### SELECTED EXCERPT
------

I know enough about the topic to be dangerous. I’m trying not to put out any bad information and really appreciate your ideas, corrections and additions. PS – I don’t qualify for veterans benefits as I did not have enough combined active service when I was in the National Guard.

------

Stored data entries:

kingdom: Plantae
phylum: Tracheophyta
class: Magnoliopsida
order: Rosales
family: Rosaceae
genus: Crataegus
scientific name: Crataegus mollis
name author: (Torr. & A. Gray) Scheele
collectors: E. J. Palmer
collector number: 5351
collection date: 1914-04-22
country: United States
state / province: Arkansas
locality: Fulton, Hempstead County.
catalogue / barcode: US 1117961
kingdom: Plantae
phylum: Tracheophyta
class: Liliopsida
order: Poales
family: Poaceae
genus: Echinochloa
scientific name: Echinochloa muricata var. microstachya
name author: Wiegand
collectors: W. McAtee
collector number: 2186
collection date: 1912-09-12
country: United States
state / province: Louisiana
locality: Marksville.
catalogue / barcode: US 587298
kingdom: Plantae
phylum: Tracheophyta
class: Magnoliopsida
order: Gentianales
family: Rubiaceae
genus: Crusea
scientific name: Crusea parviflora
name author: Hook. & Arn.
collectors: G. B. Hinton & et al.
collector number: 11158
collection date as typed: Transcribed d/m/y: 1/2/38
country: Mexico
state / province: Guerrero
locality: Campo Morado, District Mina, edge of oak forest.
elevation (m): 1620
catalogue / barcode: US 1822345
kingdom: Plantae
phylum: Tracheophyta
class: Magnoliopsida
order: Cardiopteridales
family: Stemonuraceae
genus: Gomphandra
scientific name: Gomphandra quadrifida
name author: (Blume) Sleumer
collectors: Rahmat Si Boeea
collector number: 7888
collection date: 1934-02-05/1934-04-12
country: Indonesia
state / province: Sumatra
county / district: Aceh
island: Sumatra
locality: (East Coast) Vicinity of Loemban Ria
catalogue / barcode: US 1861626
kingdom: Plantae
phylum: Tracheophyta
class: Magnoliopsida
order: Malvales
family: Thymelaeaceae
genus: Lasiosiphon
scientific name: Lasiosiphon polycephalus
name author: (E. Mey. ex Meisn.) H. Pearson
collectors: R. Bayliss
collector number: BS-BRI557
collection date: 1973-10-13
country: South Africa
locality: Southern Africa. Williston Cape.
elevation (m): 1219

------

### WHAT THE EXERCISE ASKS
Condense the paragraph of the excerpt that begins "I know enough about the topic" into a shorter version that keeps its main facts. None of the entries is needed here.

### RESPONSE FOR THIS EXERCISE
The writer has limited knowledge of the topic, wants to avoid spreading bad information, and welcomes ideas, corrections and additions. Lacking enough combined active service in the National Guard, the writer doesn't qualify for veterans benefits.